Tasks to complete:
1. According to the CVE severity re-ranking README, how many CVEs were in the dataset, and which years did they cover?
2. Write the next part of the CVE severity re-ranking README, continuing from where it stops.

Selected text:
◇ ◇ ◇ ◇ ◇ ◇ ◇

Skip to content

ManglamX/CVE_ReRanker

Repository files navigation

title CVE Severity Re-Ranker API
emoji 🛡️
colorFrom blue
colorTo indigo
sdk docker
app_port 7860
pinned false

CVE Vulnerability Severity Re-Ranking

Context-aware vulnerability prioritisation using NLP, Deep Learning, and Machine Learning

Python Next.js FastAPI XGBoost SecBERT NVD SDG Hugging Face Vercel


The Problem

The National Vulnerability Database (NVD) publishes thousands of CVEs every month, each with a static CVSS score. Security teams sort by CVSS and start patching from the top — but CVSS is environment-blind. A CVSS 9.8 Critical in software you don't use is less urgent than a CVSS 7.5 High in software running on your public-facing server.

This project fixes that.


What This System Does

  1. Analyses CVE descriptions from the NVD using NLP + SecBERT embeddings
  2. Predicts severity (Low / Medium / High / Critical) using XGBoost
  3. Re-ranks CVEs based on your specific software inventory
  4. Surfaces the most dangerous vulnerabilities for your environment — not a generic list
  5. Serves results through a FastAPI backend consumed by a Next.js dashboard

Team

Name Roll No Contribution
Manglam Jaiswal 10127 Data collection, NLP preprocessing, EDA
Tanaya Bane 10107 Re-ranking module, Next.js UI, evaluation
Tanmay Sarode 10154 SecBERT embeddings, XGBoost training, SHAP

Third Year | Semester 6 | ML + DL + NLP Mini Project | 2025–26


Results

Metric Value
Dataset 200,431 CVEs (NVD 2019–2026)
Model XGBoost on 781-dim fused feature vector
Weighted F1 0.77
Accuracy 77%
Medium F1 0.82
Critical F1 0.73

System Architecture

NVD API
   │
   ▼
[Layer 1 — NLP]
  Text cleaning → spaCy NER → keyword feature flags
   │
   ▼
[Layer 2 — Deep Learning]
  SecBERT → 768-dim CLS embedding per CVE
   │
   ▼
[Layer 3 — Feature Fusion]
  BERT (768) + NLP features (8) + CVSS metadata (5) = 781-dim vector
   │
   ▼
[Layer 4 — Machine Learning]
  XGBoost classifier → Low / Medium / High / Critical
   │
   ▼
[Layer 5 — Contextual Re-Ranking]
  User inventory CSV → fuzzy match → boost score → re-sorted list
   │
   ▼
[FastAPI Backend]
  REST API serving predictions and re-ranked results
   │
   ▼
[Next.js Frontend]
  Single CVE lookup | Bulk CSV upload | Inventory matcher | Dashboard

SDG Mapping

SDG 9 — Industry, Innovation and Infrastructure Makes intelligent vulnerability prioritisation accessible to organisations of all sizes.

SDG 16 — Peace, Justice and Strong Institutions Strengthens institutional resilience against cyberattacks by enabling faster, targeted vulnerability response.

◇ ◇ ◇ ◇ ◇ ◇ ◇

Records shown:
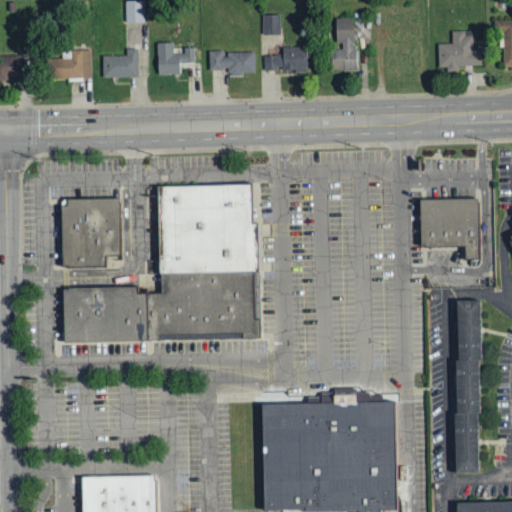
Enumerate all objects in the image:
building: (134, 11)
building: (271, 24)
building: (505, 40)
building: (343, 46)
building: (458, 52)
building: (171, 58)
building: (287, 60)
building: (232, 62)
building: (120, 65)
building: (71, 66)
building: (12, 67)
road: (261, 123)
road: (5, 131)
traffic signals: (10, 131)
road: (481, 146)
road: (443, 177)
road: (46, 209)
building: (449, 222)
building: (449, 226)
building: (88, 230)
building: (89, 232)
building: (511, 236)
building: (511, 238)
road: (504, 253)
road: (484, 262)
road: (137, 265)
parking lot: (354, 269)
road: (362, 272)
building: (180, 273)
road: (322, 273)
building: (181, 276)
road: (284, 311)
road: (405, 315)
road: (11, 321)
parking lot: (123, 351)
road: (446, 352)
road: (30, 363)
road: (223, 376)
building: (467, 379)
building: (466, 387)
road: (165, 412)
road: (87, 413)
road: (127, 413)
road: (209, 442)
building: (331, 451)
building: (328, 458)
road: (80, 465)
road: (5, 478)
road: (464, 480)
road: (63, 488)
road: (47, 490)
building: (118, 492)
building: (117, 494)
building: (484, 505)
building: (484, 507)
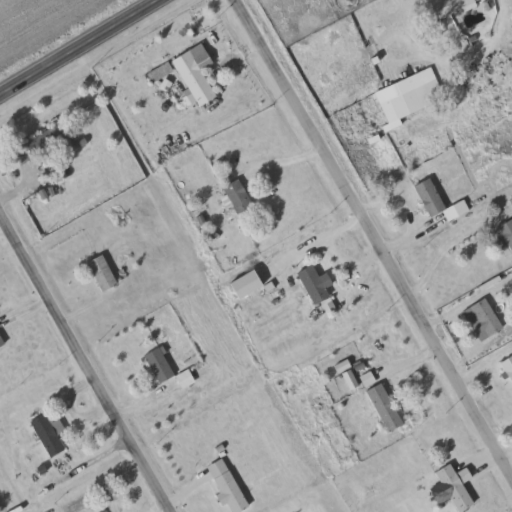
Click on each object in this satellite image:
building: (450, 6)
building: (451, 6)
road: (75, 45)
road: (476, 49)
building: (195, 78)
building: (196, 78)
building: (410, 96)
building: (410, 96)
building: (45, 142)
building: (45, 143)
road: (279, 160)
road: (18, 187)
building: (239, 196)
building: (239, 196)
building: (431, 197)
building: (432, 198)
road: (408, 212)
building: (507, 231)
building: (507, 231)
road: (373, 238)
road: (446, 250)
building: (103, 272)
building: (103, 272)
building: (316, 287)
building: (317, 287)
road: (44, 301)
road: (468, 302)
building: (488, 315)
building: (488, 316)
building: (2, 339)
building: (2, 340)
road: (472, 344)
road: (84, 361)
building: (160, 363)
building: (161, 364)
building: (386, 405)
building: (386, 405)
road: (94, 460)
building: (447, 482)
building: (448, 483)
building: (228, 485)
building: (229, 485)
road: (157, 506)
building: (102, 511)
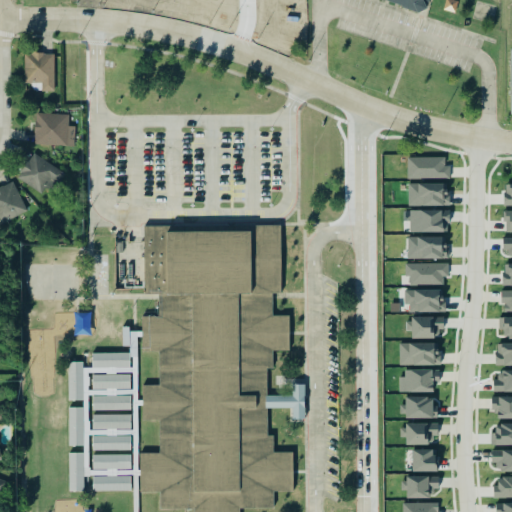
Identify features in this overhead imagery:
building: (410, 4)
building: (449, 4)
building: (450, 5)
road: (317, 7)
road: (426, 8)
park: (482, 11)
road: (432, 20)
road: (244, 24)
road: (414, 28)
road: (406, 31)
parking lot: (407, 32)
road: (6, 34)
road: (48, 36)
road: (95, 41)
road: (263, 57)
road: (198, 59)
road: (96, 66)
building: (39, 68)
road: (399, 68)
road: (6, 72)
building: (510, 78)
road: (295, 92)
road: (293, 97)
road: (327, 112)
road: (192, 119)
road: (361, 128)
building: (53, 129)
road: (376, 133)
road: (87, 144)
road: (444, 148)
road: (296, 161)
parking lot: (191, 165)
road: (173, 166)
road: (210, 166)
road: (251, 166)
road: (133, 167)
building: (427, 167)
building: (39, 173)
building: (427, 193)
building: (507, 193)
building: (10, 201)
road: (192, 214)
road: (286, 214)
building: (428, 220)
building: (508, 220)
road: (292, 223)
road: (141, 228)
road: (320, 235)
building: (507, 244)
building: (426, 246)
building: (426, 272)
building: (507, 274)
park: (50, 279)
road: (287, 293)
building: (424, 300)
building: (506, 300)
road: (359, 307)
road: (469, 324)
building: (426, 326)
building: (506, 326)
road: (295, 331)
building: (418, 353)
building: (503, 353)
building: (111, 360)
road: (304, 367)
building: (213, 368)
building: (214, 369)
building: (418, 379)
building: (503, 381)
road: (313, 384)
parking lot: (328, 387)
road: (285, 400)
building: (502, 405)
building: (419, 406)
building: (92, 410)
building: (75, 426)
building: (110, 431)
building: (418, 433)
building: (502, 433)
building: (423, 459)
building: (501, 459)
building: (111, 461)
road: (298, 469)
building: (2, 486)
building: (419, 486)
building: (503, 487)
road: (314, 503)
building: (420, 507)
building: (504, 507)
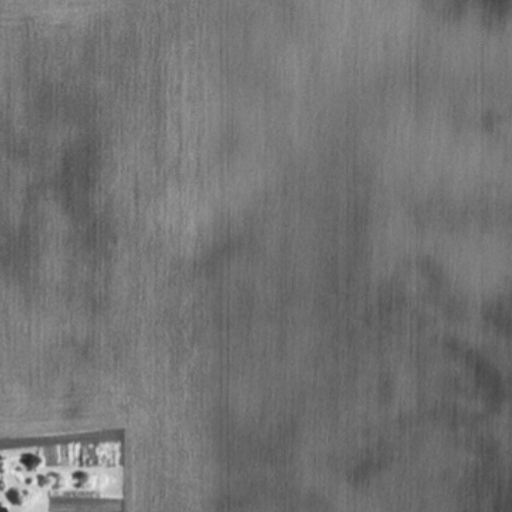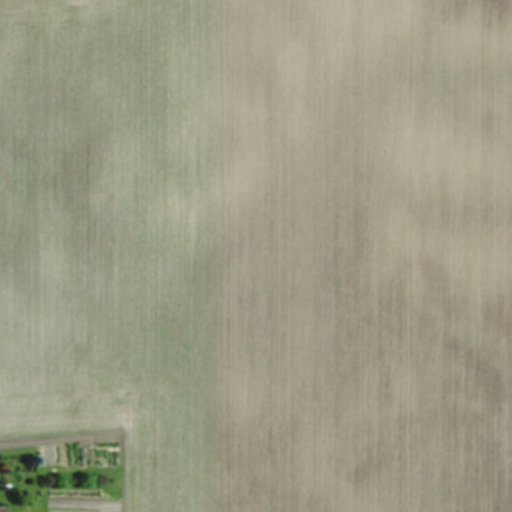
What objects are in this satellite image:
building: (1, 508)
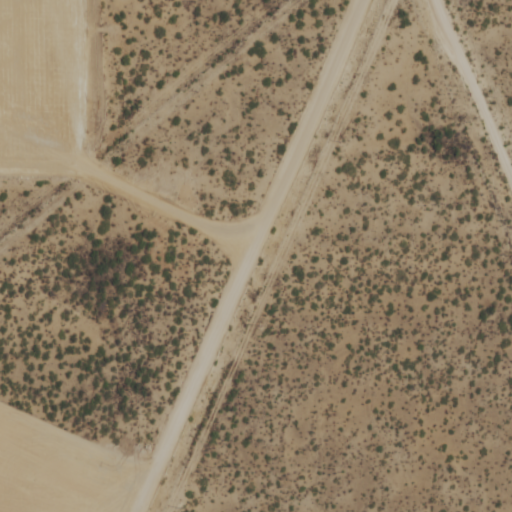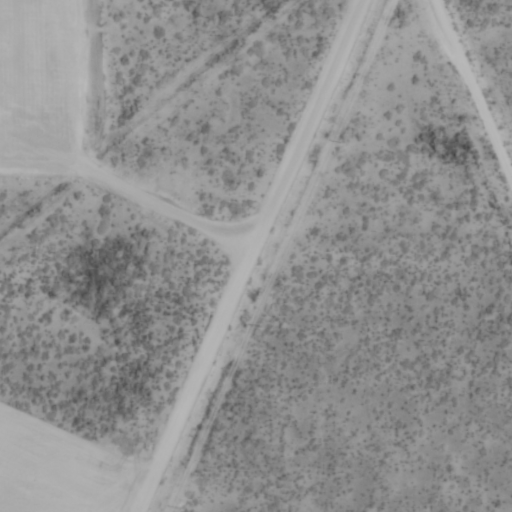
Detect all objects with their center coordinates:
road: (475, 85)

◇ ◇ ◇ ◇ ◇ ◇ ◇

Expected results:
1. 200,431 CVEs from the NVD, covering 2019–2026.

2.
Repository Structure

cve-severity-reranker/
│
├── .github/
│   └── workflows/
│       ├── daily_fetch.yml         # Fetches new CVEs every day at 6 AM UTC
│       └── weekly_pipeline.yml     # Full pipeline every Sunday at 2 AM UTC
│
├── scripts/
│   ├── 01_fetch.py                 # NVD API data collection
│   ├── 02_preprocess.py            # NLP cleaning + feature engineering
│   ├── 03_embeddings.py            # SecBERT embedding generation
│   └── 04_train.py                 # XGBoost training (smart update mode)
│
├── backend/
│   ├── main.py                     # FastAPI app — all API routes
│   ├── pipeline.py                 # Prediction + re-ranking logic
│   ├── reranker.py                 # Inventory matching + boost formula
│   └── requirements.txt            # Python dependencies for backend
│
├── frontend/
│   ├── app/                        # Next.js app directory
│   │   ├── page.tsx                # Home — dashboard overview
│   │   ├── lookup/page.tsx         # Single CVE lookup screen
│   │   ├── bulk/page.tsx           # Bulk CSV upload screen
│   │   └── inventory/page.tsx      # Inventory matcher screen
│   ├── components/                 # Reusable React components
│   ├── public/                     # Static assets
│   ├── package.json
│   └── next.config.js
│
├── data/
│   ├── cves_raw.csv                # Raw NVD data (Git LFS)
│   ├── cves_processed.csv          # Cleaned + feature engineered (Git LFS)
│   ├── bert_embeddings.npy         # 200k × 768 embedding matrix (Git LFS)
│   └── last_updated.json           # Tracks last data collection date
│
├── models/
│   ├── model_xgb.pkl               # Trained XGBoost model (Git LFS)
│   ├── label_encoder.pkl           # Label encoder
│   └── training_tracker.json       # Tracks rows model was trained on
│
├── notebooks/
│   ├── 01_data_collection.ipynb
│   ├── 02_preprocessing.ipynb
│   ├── 04_embeddings.ipynb
│   ├── 05_training.ipynb
│   └── 06_live_updater.ipynb
│
├── requirements.txt
└── README.md

Quick Start

Prerequisites

  • Python 3.10+
  • Node.js 18+
  • npm or yarn

1. Clone the repo

git clone https://github.com/ManglamX/cve-severity-reranker.git
cd cve-severity-reranker

2. Configure Environment

Create a .env.local in the frontend folder:

NEXT_PUBLIC_API_URL=https://manglamx-cve-reranker.hf.space

3. Start the Next.js frontend

cd frontend
npm install
npm run dev

Frontend runs at http://localhost:3000 (Connecting to Hugging Face API)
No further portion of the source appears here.